David blinked, staring up through the mist of rain. And there she was, Lord Avery's fair daughter, the very lovely and rich Lady Margaret, on her cheeks tears of a greater substance than the rain, staring down at him. Heedless of the mud, she sat on the embankment, his head cradled in her lap.
His heart leapt. Although she often appeared to care for him deeply, in fact, in the race for her hand, he had thought both Robert Stewart and Allan Beckensdale to be far ahead of him.
And yet now . . . how sweet to see her face!

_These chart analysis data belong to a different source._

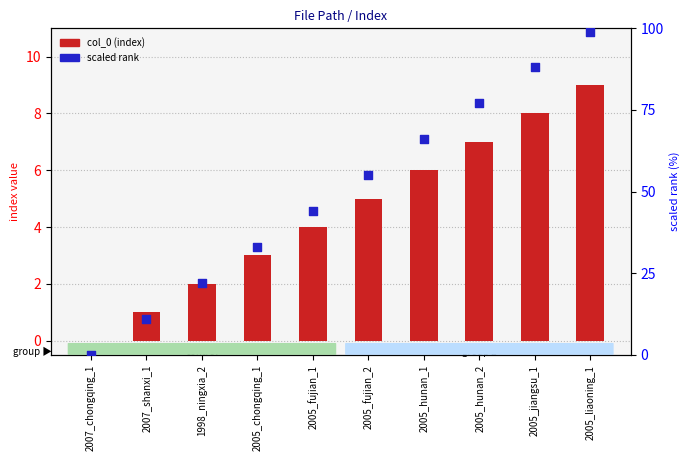

At how many categories does at least one series exceed 92?

1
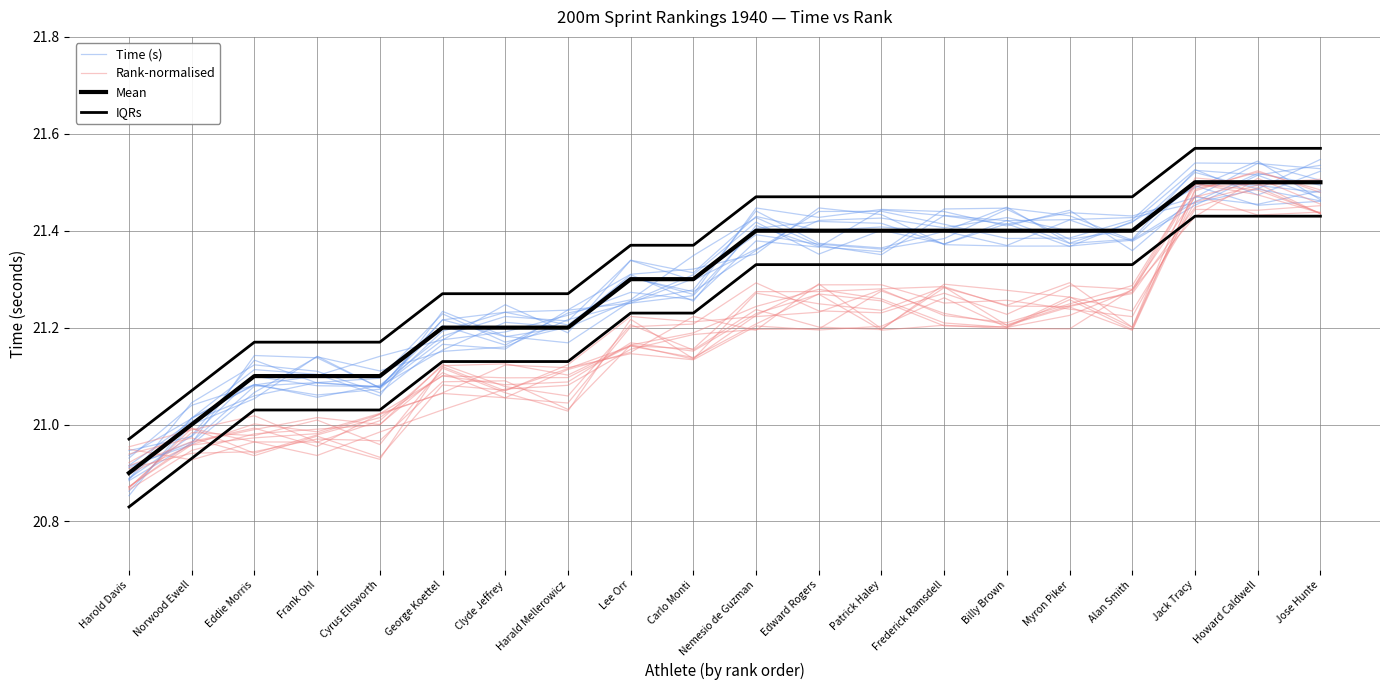

Where does the Time (s) series first go above 21?

Norwood Ewell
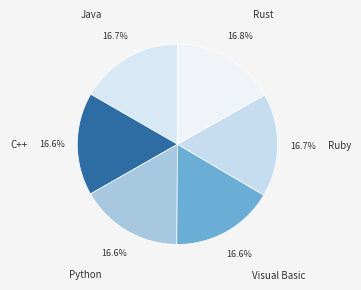

The Ruby slice represents 29% of the pie. True or false?

False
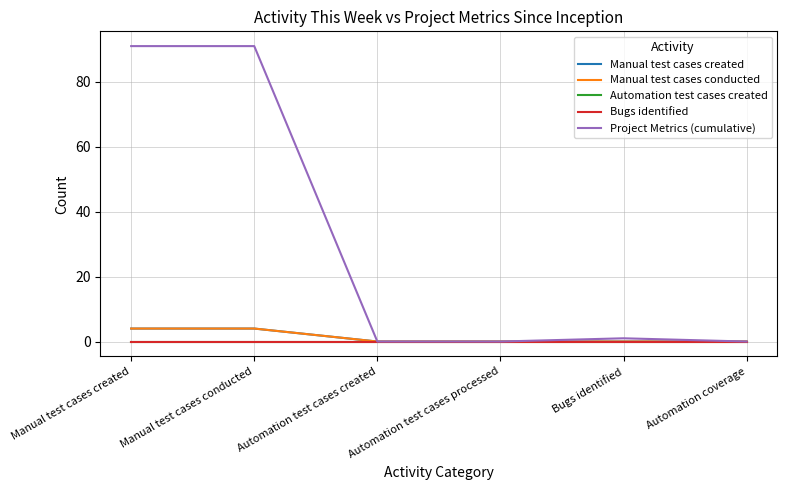

Which series has the largest total across all categories?

Project Metrics (cumulative)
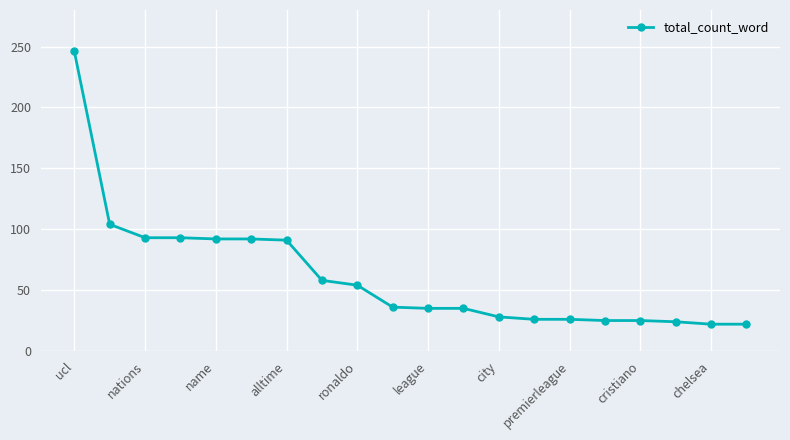

What is the difference between the second highest and second lowest values?

82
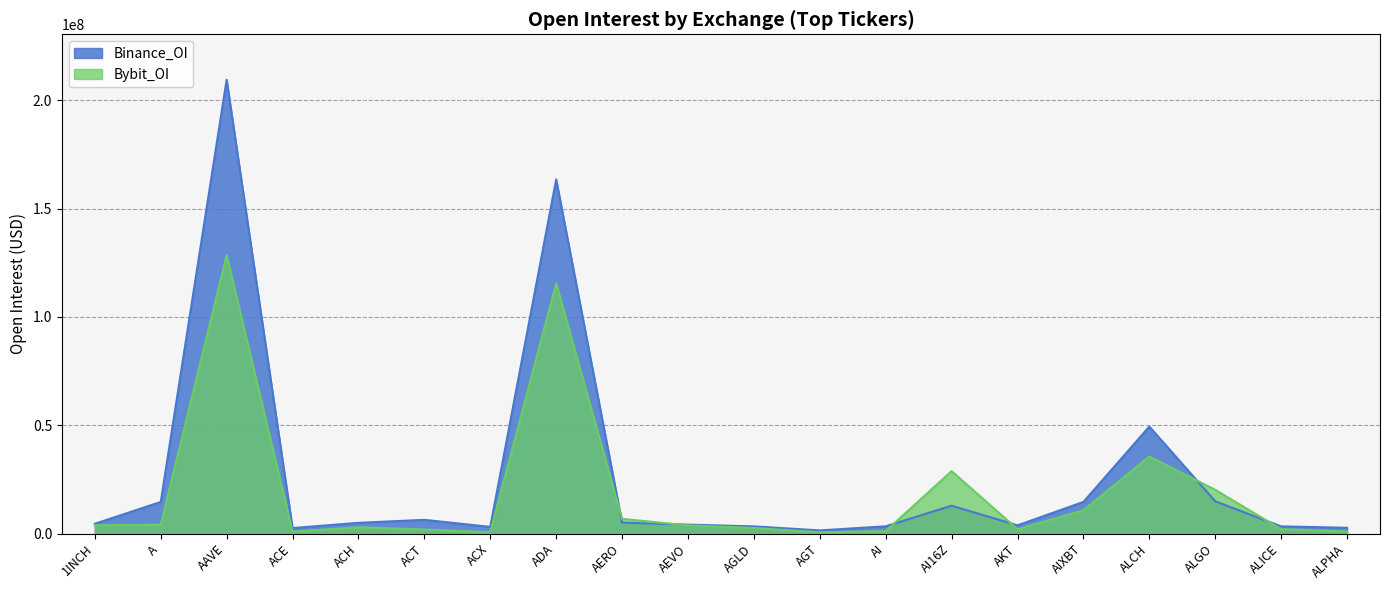

True or false: Binance_OI and Bybit_OI cross at least once.

True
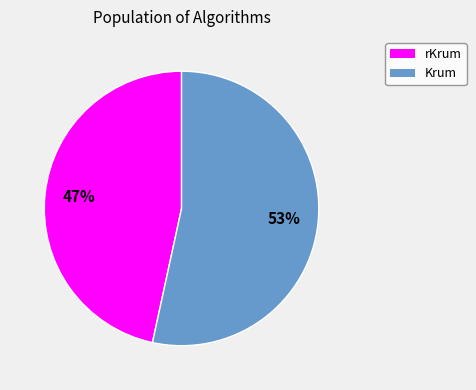

To the nearest percent, what is the average slice percentage?

50%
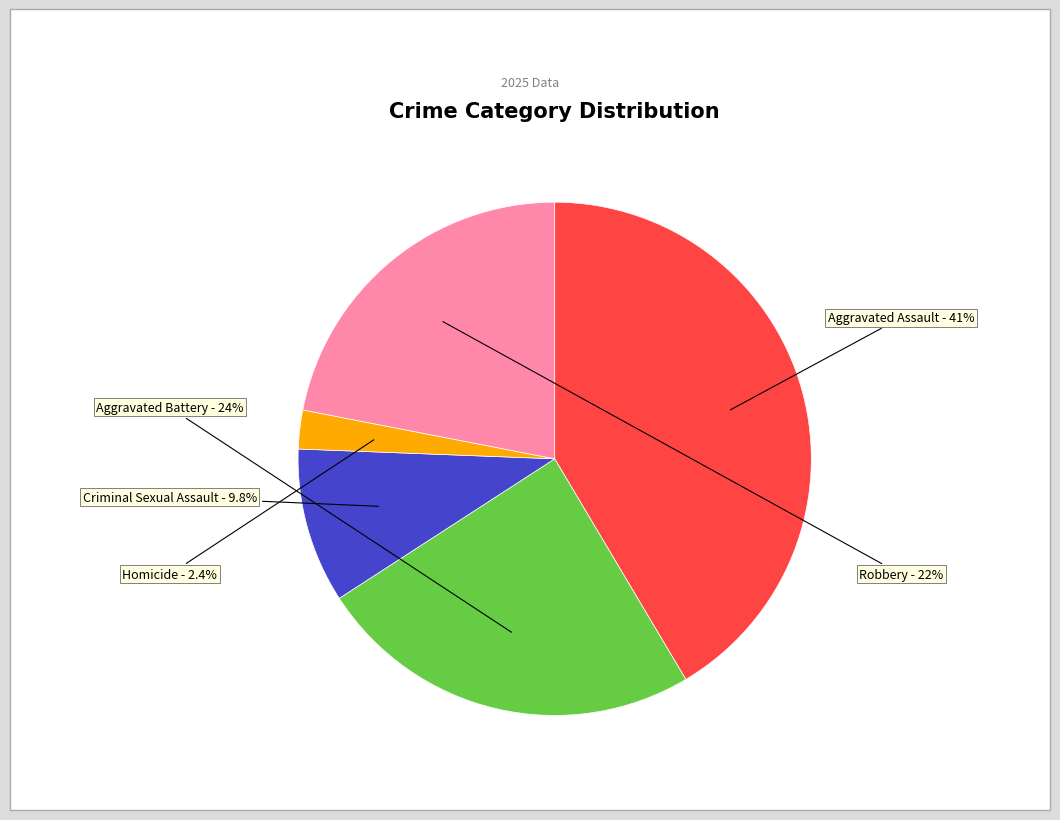

Is there any slice that represents more than half of the pie?

No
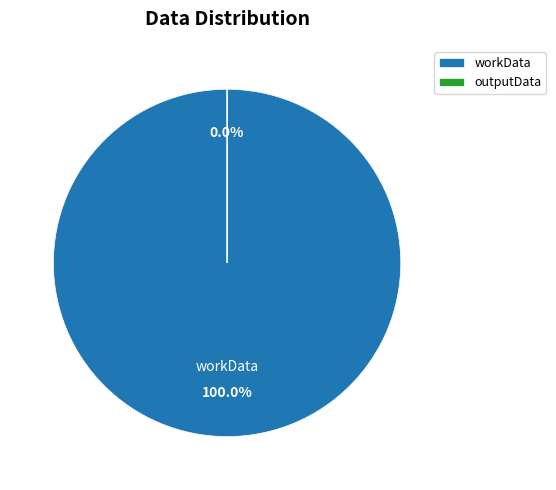

Is there a majority slice in this chart?

Yes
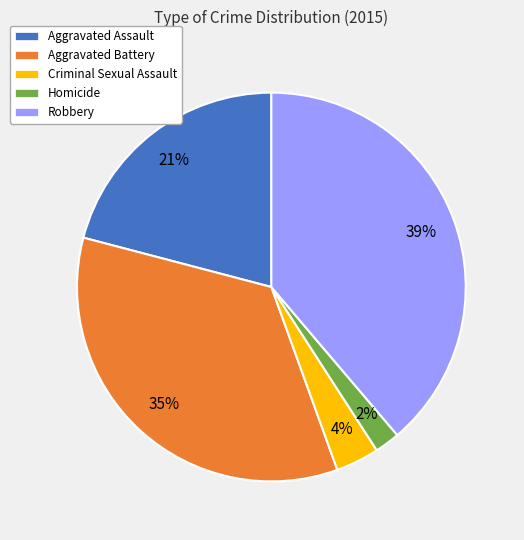

Is it true that Homicide is 10% of the pie?

False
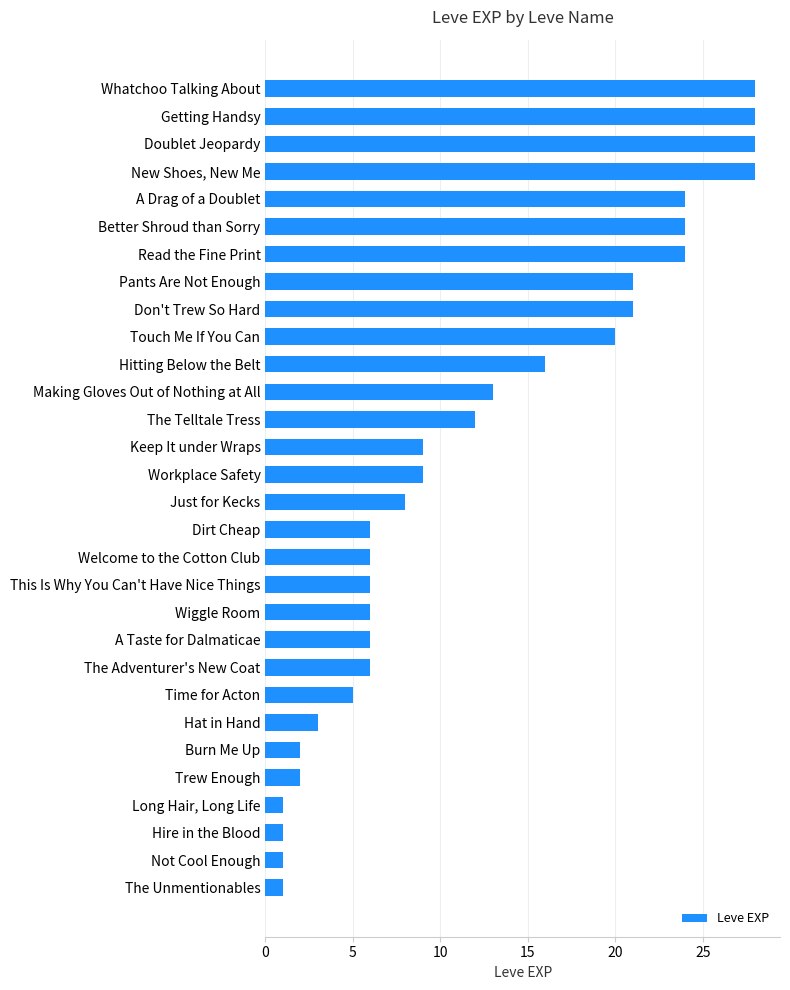

What is the greatest value displayed?

28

For a moment, he was puzzled. There had been a fleeting moment when . . . he had thought he'd seen someone else. A different face. Fair and comely, with eyes a strange green fire and hair a searing flame-red. An angel? Had he come so close to death? No, then perhaps a mermaid, a sprite from the sea, or rather the river?
Had he imagined her?
And had he imagined, too, in the bluster of the day and the roll of the yacht, the hands at his back, pushing him, forcing him into the river?
"David! David, please, speak to me again, are you all right?" Margaret demanded anxiously.
"I . . . oh, dear, dear Margaret! Yes, I . . . I'm fine!" Not true. In fact, he was quite cold, but that mattered not in the least, not when this much-sought, beautiful lady was so gently tending to him.
Those eyes, so brilliantly blue, so studded with tears! But . . .
"You saved me," he said, still confused.
"Well," she murmured, "I did drag you up the bank, hold you here, so dearly, in my lap."
"He will live!" These words, dry, rough and impatient. And a spray of icy water falling on him.
"Sir Hunter?" David gasped, looking toward the voice. And, indeed, he was there, the renowned sailor, soldier, excavator and all-round adventurer; the toast of London society, standing above him, furious and frowning. And dripping.
"He's safely in your hands now, Lord Avery," Hunter said dryly to Margaret's father, who stood, David saw then, anxiously watching just a few feet away. "I must find the girl."
"The girl?" David echoed, blinking again.
"The one who saved your life," Sir Hunter said curtly, and David could hear the unspoken "You fool."
"Good God, Sir Hunter, you cannot mean to plunge back in--" Lord Avery began.
"Oh, but I do," Hunter said. "Lest she drown."
"You'll drown yourself!" Lord Avery argued. "If there is a girl out there, the boatsmen or fishermen will find her surely."
Lord Avery's protests were apparently insufficient for Hunter turned and strode back into the water.
"Father, he'll be all right!" Margaret called, adding with a touch of admiration that sent a pang through David's heart, "Sir Hunter MacDonald can withstand any hardship." Sir Hunter, David thought, ever the hero, strong and brave and invincible. And I myself here on the muddy shore, gasping, barely alive . . .
But in her arms!
"I hope you're right, my dear," Lord Avery said, kneeling down beside David as well and, slipping his fine jacket from his shoulders, placed it around David. "Thank God you survived, my boy! Can you rise? We'll get you to the road and then to the town house before you catch your death of cold."
David, trying to fathom what was real and what lay in the soul of his imagination asked, "There really was a girl?" He looked at Margaret.
"Yes . . . that or, truly, a sea creature!" Margaret said. "We'll see that she's rewarded for the act, assuming that Sir Hunter can indeed find her. How very odd that she ran back into the river. She must be quite mad. Or perhaps she's a lady of some fine family, afraid to be seen!" Lord Avery said gruffly. "One can only speculate, however, David. Right now, we must get you warm. That blasted river! Rarely is it anything less than wretched!"
"Yes, of course," David murmured, "Thank you. But if there was a girl . . . a strong girl, rich or poor, we must indeed see that she is rewarded."